Content starts

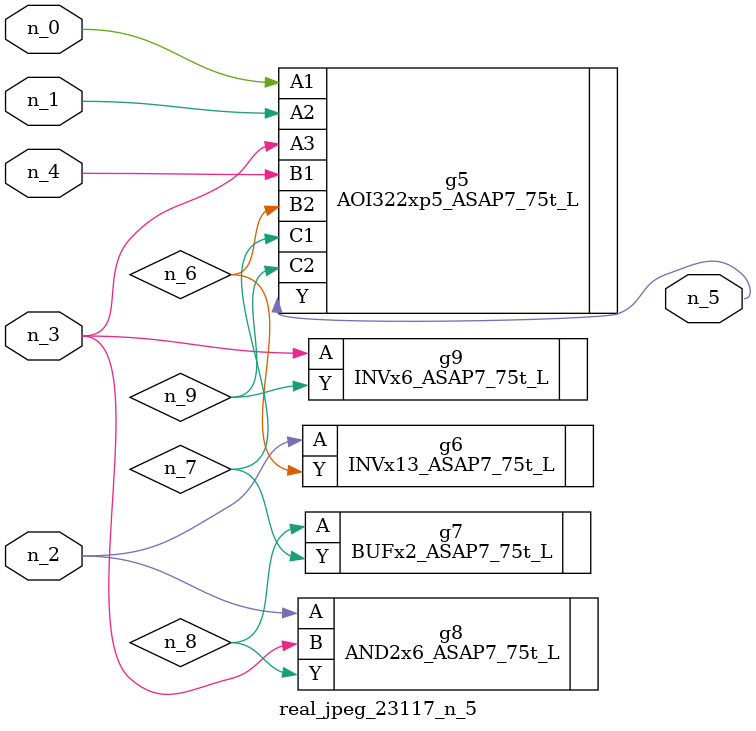
<source format=v>
module real_jpeg_23117_n_5 (n_4, n_0, n_1, n_2, n_3, n_5);

input n_4;
input n_0;
input n_1;
input n_2;
input n_3;

output n_5;

wire n_8;
wire n_6;
wire n_7;
wire n_9;

AOI322xp5_ASAP7_75t_L g5 ( 
.A1(n_0),
.A2(n_1),
.A3(n_3),
.B1(n_4),
.B2(n_6),
.C1(n_7),
.C2(n_9),
.Y(n_5)
);

INVx13_ASAP7_75t_L g6 ( 
.A(n_2),
.Y(n_6)
);

AND2x6_ASAP7_75t_L g8 ( 
.A(n_2),
.B(n_3),
.Y(n_8)
);

INVx6_ASAP7_75t_L g9 ( 
.A(n_3),
.Y(n_9)
);

BUFx2_ASAP7_75t_L g7 ( 
.A(n_8),
.Y(n_7)
);


endmodule
</source>
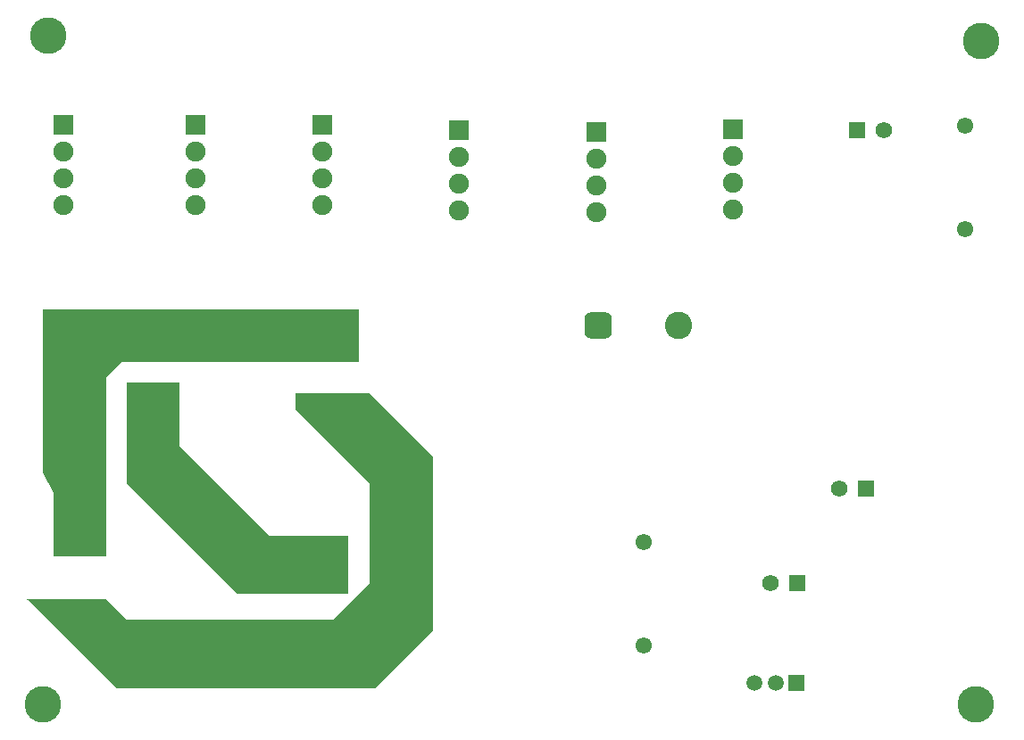
<source format=gbs>
G04*
G04 #@! TF.GenerationSoftware,Altium Limited,Altium Designer,22.1.2 (22)*
G04*
G04 Layer_Color=16711935*
%FSLAX25Y25*%
%MOIN*%
G70*
G04*
G04 #@! TF.SameCoordinates,D2A74ED6-6853-450D-875C-18D0DEDCCFCE*
G04*
G04*
G04 #@! TF.FilePolarity,Negative*
G04*
G01*
G75*
G04:AMPARAMS|DCode=14|XSize=102.49mil|YSize=102.49mil|CornerRadius=27.62mil|HoleSize=0mil|Usage=FLASHONLY|Rotation=0.000|XOffset=0mil|YOffset=0mil|HoleType=Round|Shape=RoundedRectangle|*
%AMROUNDEDRECTD14*
21,1,0.10249,0.04724,0,0,0.0*
21,1,0.04724,0.10249,0,0,0.0*
1,1,0.05524,0.02362,-0.02362*
1,1,0.05524,-0.02362,-0.02362*
1,1,0.05524,-0.02362,0.02362*
1,1,0.05524,0.02362,0.02362*
%
%ADD14ROUNDEDRECTD14*%
%ADD15C,0.10249*%
G04:AMPARAMS|DCode=16|XSize=102.49mil|YSize=102.49mil|CornerRadius=27.62mil|HoleSize=0mil|Usage=FLASHONLY|Rotation=90.000|XOffset=0mil|YOffset=0mil|HoleType=Round|Shape=RoundedRectangle|*
%AMROUNDEDRECTD16*
21,1,0.10249,0.04724,0,0,90.0*
21,1,0.04724,0.10249,0,0,90.0*
1,1,0.05524,0.02362,0.02362*
1,1,0.05524,0.02362,-0.02362*
1,1,0.05524,-0.02362,-0.02362*
1,1,0.05524,-0.02362,0.02362*
%
%ADD16ROUNDEDRECTD16*%
%ADD17R,0.07493X0.07493*%
%ADD18C,0.07493*%
%ADD19C,0.06181*%
%ADD20R,0.06181X0.06181*%
%ADD21C,0.06115*%
%ADD22C,0.05918*%
%ADD23R,0.05918X0.05918*%
%ADD24C,0.13674*%
G36*
X135827Y161417D02*
Y159449D01*
Y143701D01*
X47244D01*
X41339Y137795D01*
Y70866D01*
X21654D01*
Y94488D01*
X17717Y102362D01*
Y106299D01*
Y163386D01*
X135827D01*
Y161417D01*
D02*
G37*
G36*
X68898Y112205D02*
X102362Y78740D01*
X131890D01*
Y76772D01*
Y74803D01*
Y57087D01*
X90551D01*
X49213Y98425D01*
Y135827D01*
X68898D01*
Y112205D01*
D02*
G37*
G36*
X163386Y108268D02*
Y43307D01*
X141732Y21654D01*
X45276D01*
X11811Y55118D01*
X41339D01*
X49213Y47244D01*
X125984D01*
X139764Y61024D01*
Y98425D01*
X112205Y125984D01*
Y131890D01*
X139764D01*
X163386Y108268D01*
D02*
G37*
D14*
X225158Y157480D02*
D03*
X58307Y129921D02*
D03*
D15*
X255158Y157480D02*
D03*
X125984Y66929D02*
D03*
X28307Y129921D02*
D03*
X31496Y76024D02*
D03*
X125984Y152796D02*
D03*
D16*
X125984Y36929D02*
D03*
X31496Y46024D02*
D03*
X125984Y122796D02*
D03*
D17*
X173228Y230472D02*
D03*
X122047Y232441D02*
D03*
X275591Y230630D02*
D03*
X74803Y232441D02*
D03*
X224410Y229567D02*
D03*
X25591Y232441D02*
D03*
D18*
X173228Y220472D02*
D03*
Y210472D02*
D03*
Y200472D02*
D03*
X122047Y222441D02*
D03*
Y212441D02*
D03*
Y202441D02*
D03*
X275591Y220630D02*
D03*
Y210630D02*
D03*
Y200630D02*
D03*
X74803Y222441D02*
D03*
Y212441D02*
D03*
Y202441D02*
D03*
X224410Y219567D02*
D03*
Y209567D02*
D03*
Y199567D02*
D03*
X25591Y222441D02*
D03*
Y212441D02*
D03*
Y202441D02*
D03*
D19*
X331772Y230315D02*
D03*
X289370Y61024D02*
D03*
X314961Y96457D02*
D03*
D20*
X321772Y230315D02*
D03*
X299370Y61024D02*
D03*
X324961Y96457D02*
D03*
D21*
X362205Y231890D02*
D03*
Y193307D02*
D03*
X242126Y37795D02*
D03*
Y76378D02*
D03*
D22*
X283465Y23622D02*
D03*
X291339D02*
D03*
D23*
X299213D02*
D03*
D24*
X17717Y15748D02*
D03*
X19685Y265748D02*
D03*
X368110Y263779D02*
D03*
X366142Y15748D02*
D03*
M02*

</source>
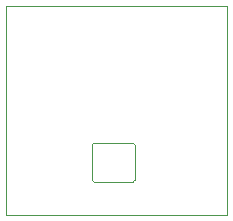
<source format=gbr>
%TF.GenerationSoftware,KiCad,Pcbnew,6.0.5*%
%TF.CreationDate,2022-10-09T08:24:47+11:00*%
%TF.ProjectId,ameoba,616d656f-6261-42e6-9b69-6361645f7063,rev?*%
%TF.SameCoordinates,Original*%
%TF.FileFunction,Profile,NP*%
%FSLAX46Y46*%
G04 Gerber Fmt 4.6, Leading zero omitted, Abs format (unit mm)*
G04 Created by KiCad (PCBNEW 6.0.5) date 2022-10-09 08:24:47*
%MOMM*%
%LPD*%
G01*
G04 APERTURE LIST*
%TA.AperFunction,Profile*%
%ADD10C,0.100000*%
%TD*%
%TA.AperFunction,Profile*%
%ADD11C,0.120000*%
%TD*%
G04 APERTURE END LIST*
D10*
X16300000Y-34553246D02*
X35000000Y-34553246D01*
X35000000Y-34553246D02*
X35000000Y-16853246D01*
X35000000Y-16853246D02*
X16300000Y-16853246D01*
X16300000Y-16853246D02*
X16300000Y-34553246D01*
D11*
%TO.C,REF\u002A\u002A*%
X23755358Y-31728728D02*
X27079500Y-31727684D01*
X27066730Y-28462153D02*
X23730869Y-28451473D01*
X27243607Y-31551854D02*
X27242560Y-28626260D01*
X23566762Y-28627303D02*
X23579528Y-31564621D01*
X27242559Y-28626260D02*
G75*
G03*
X27066730Y-28462153I-184582J-21519D01*
G01*
X27079500Y-31727683D02*
G75*
G03*
X27243607Y-31551854I-21524J184586D01*
G01*
X23579524Y-31564622D02*
G75*
G03*
X23755358Y-31728728I184593J21532D01*
G01*
X23730870Y-28451479D02*
G75*
G03*
X23566762Y-28627303I21517J-184581D01*
G01*
%TD*%
M02*

</source>
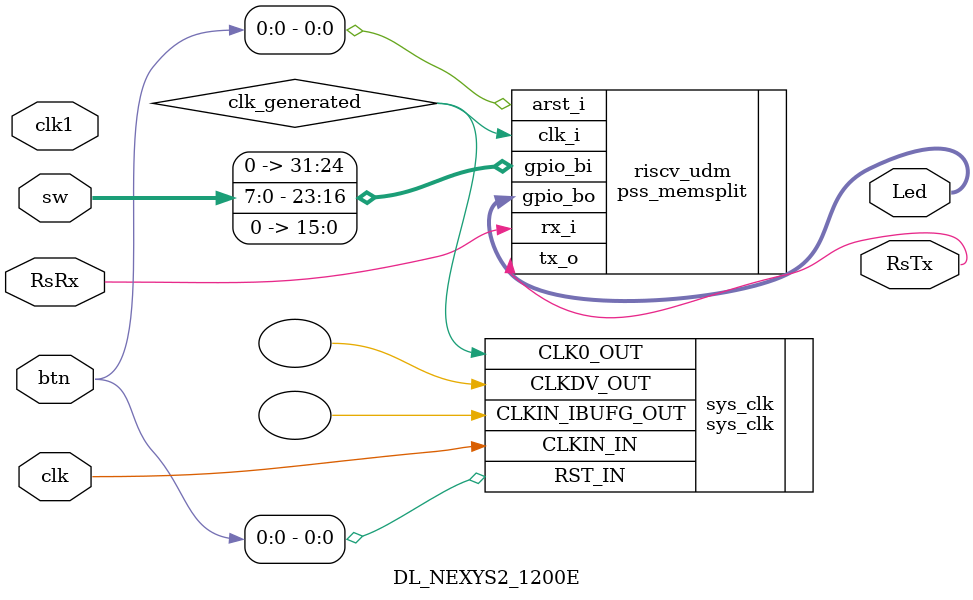
<source format=v>
module DL_NEXYS2_1200E
(
	input 	clk, clk1,

	input 	[7:0] sw,
	input	[3:0] btn,
	output 	[7:0] Led,

	input 	RsRx,
	output	RsTx
);

wire clk_generated;

sys_clk sys_clk(
	.CLKIN_IN(clk), 
	.RST_IN(btn[0]), 
	.CLKDV_OUT(),
	.CLKIN_IBUFG_OUT(), 	
	.CLK0_OUT(clk_generated)
);

pss_memsplit
#(
	.CPU("riscv_5stage"),
	.delay_test_flag(0),
	.mem_data("../../../../activecore/riscv/sw/benchmarks/heartbeat_variable.riscv.hex"),
	//.mem_data("../../../../activecore/riscv/sw/benchmarks/median.riscv.hex"),
	.mem_size(8192)
) riscv_udm
(
	.clk_i(clk_generated),
	.arst_i(btn[0]),
	.rx_i(RsRx),
	.tx_o(RsTx),
	.gpio_bi({8'h0, sw, 16'h0}),
	.gpio_bo(Led)
);

endmodule

</source>
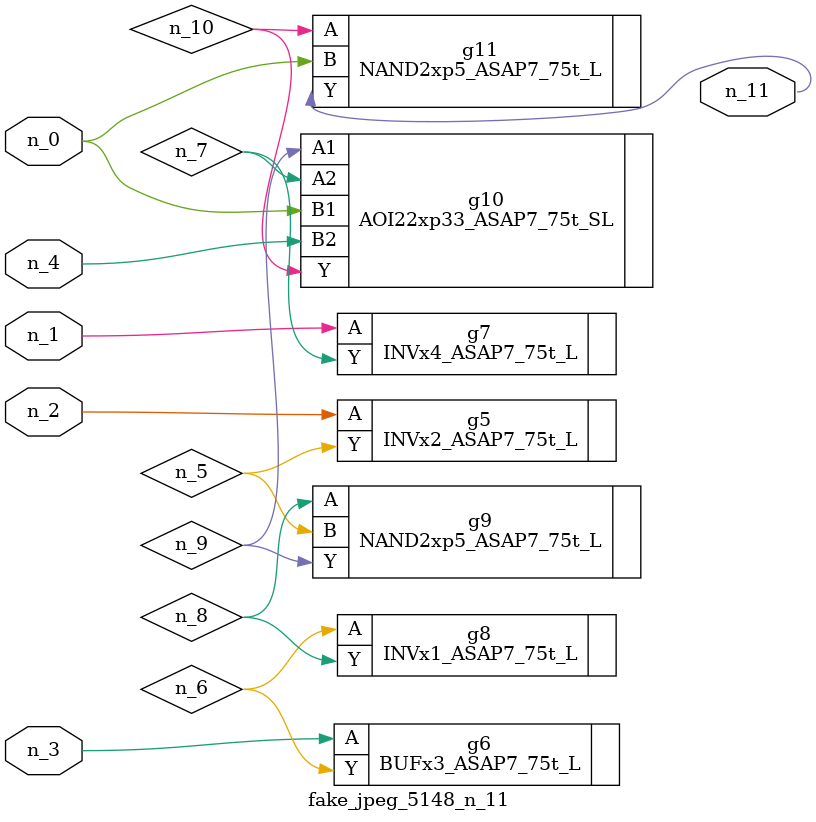
<source format=v>
module fake_jpeg_5148_n_11 (n_3, n_2, n_1, n_0, n_4, n_11);

input n_3;
input n_2;
input n_1;
input n_0;
input n_4;

output n_11;

wire n_10;
wire n_8;
wire n_9;
wire n_6;
wire n_5;
wire n_7;

INVx2_ASAP7_75t_L g5 ( 
.A(n_2),
.Y(n_5)
);

BUFx3_ASAP7_75t_L g6 ( 
.A(n_3),
.Y(n_6)
);

INVx4_ASAP7_75t_L g7 ( 
.A(n_1),
.Y(n_7)
);

INVx1_ASAP7_75t_L g8 ( 
.A(n_6),
.Y(n_8)
);

NAND2xp5_ASAP7_75t_L g9 ( 
.A(n_8),
.B(n_5),
.Y(n_9)
);

AOI22xp33_ASAP7_75t_SL g10 ( 
.A1(n_9),
.A2(n_7),
.B1(n_0),
.B2(n_4),
.Y(n_10)
);

NAND2xp5_ASAP7_75t_L g11 ( 
.A(n_10),
.B(n_0),
.Y(n_11)
);


endmodule
</source>
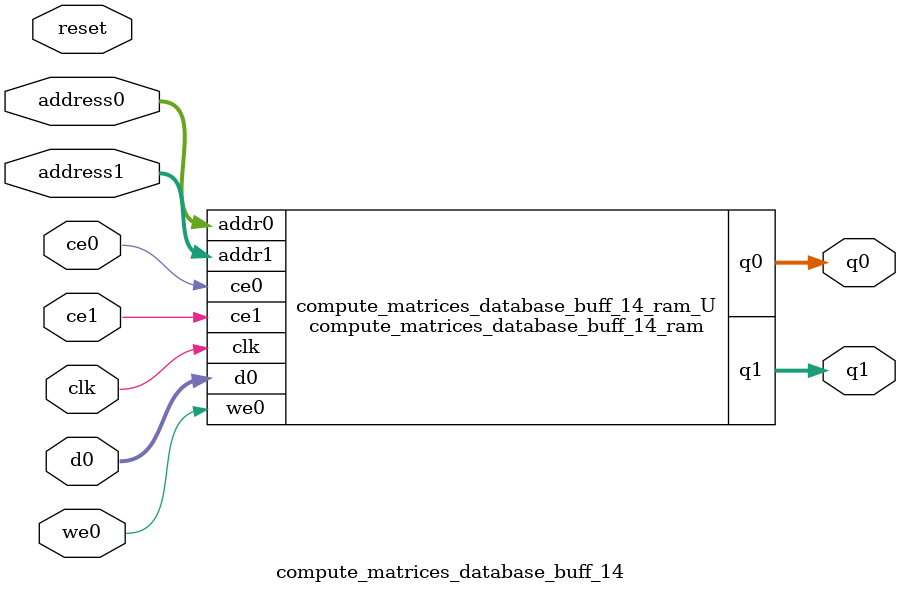
<source format=v>
`timescale 1 ns / 1 ps
module compute_matrices_database_buff_14_ram (addr0, ce0, d0, we0, q0, addr1, ce1, q1,  clk);

parameter DWIDTH = 8;
parameter AWIDTH = 13;
parameter MEM_SIZE = 4099;

input[AWIDTH-1:0] addr0;
input ce0;
input[DWIDTH-1:0] d0;
input we0;
output reg[DWIDTH-1:0] q0;
input[AWIDTH-1:0] addr1;
input ce1;
output reg[DWIDTH-1:0] q1;
input clk;

(* ram_style = "block" *)reg [DWIDTH-1:0] ram0[0:MEM_SIZE-1];



always @(posedge clk)  
begin 
    if (ce0) begin
        if (we0) 
            ram0[addr0] <= d0; 
        q0 <= ram0[addr0];
    end
end


always @(posedge clk)  
begin 
    if (ce1) begin
        q1 <= ram0[addr1];
    end
end


endmodule

`timescale 1 ns / 1 ps
module compute_matrices_database_buff_14(
    reset,
    clk,
    address0,
    ce0,
    we0,
    d0,
    q0,
    address1,
    ce1,
    q1);

parameter DataWidth = 32'd8;
parameter AddressRange = 32'd4099;
parameter AddressWidth = 32'd13;
input reset;
input clk;
input[AddressWidth - 1:0] address0;
input ce0;
input we0;
input[DataWidth - 1:0] d0;
output[DataWidth - 1:0] q0;
input[AddressWidth - 1:0] address1;
input ce1;
output[DataWidth - 1:0] q1;



compute_matrices_database_buff_14_ram compute_matrices_database_buff_14_ram_U(
    .clk( clk ),
    .addr0( address0 ),
    .ce0( ce0 ),
    .we0( we0 ),
    .d0( d0 ),
    .q0( q0 ),
    .addr1( address1 ),
    .ce1( ce1 ),
    .q1( q1 ));

endmodule


</source>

Content ends

» **INSTRUCTION**
Wherever the string "parameter" shows up in the material, copy the line that holds it.

» **REPLY**
parameter DWIDTH = 8;
parameter AWIDTH = 13;
parameter MEM_SIZE = 4099;
parameter DataWidth = 32'd8;
parameter AddressRange = 32'd4099;
parameter AddressWidth = 32'd13;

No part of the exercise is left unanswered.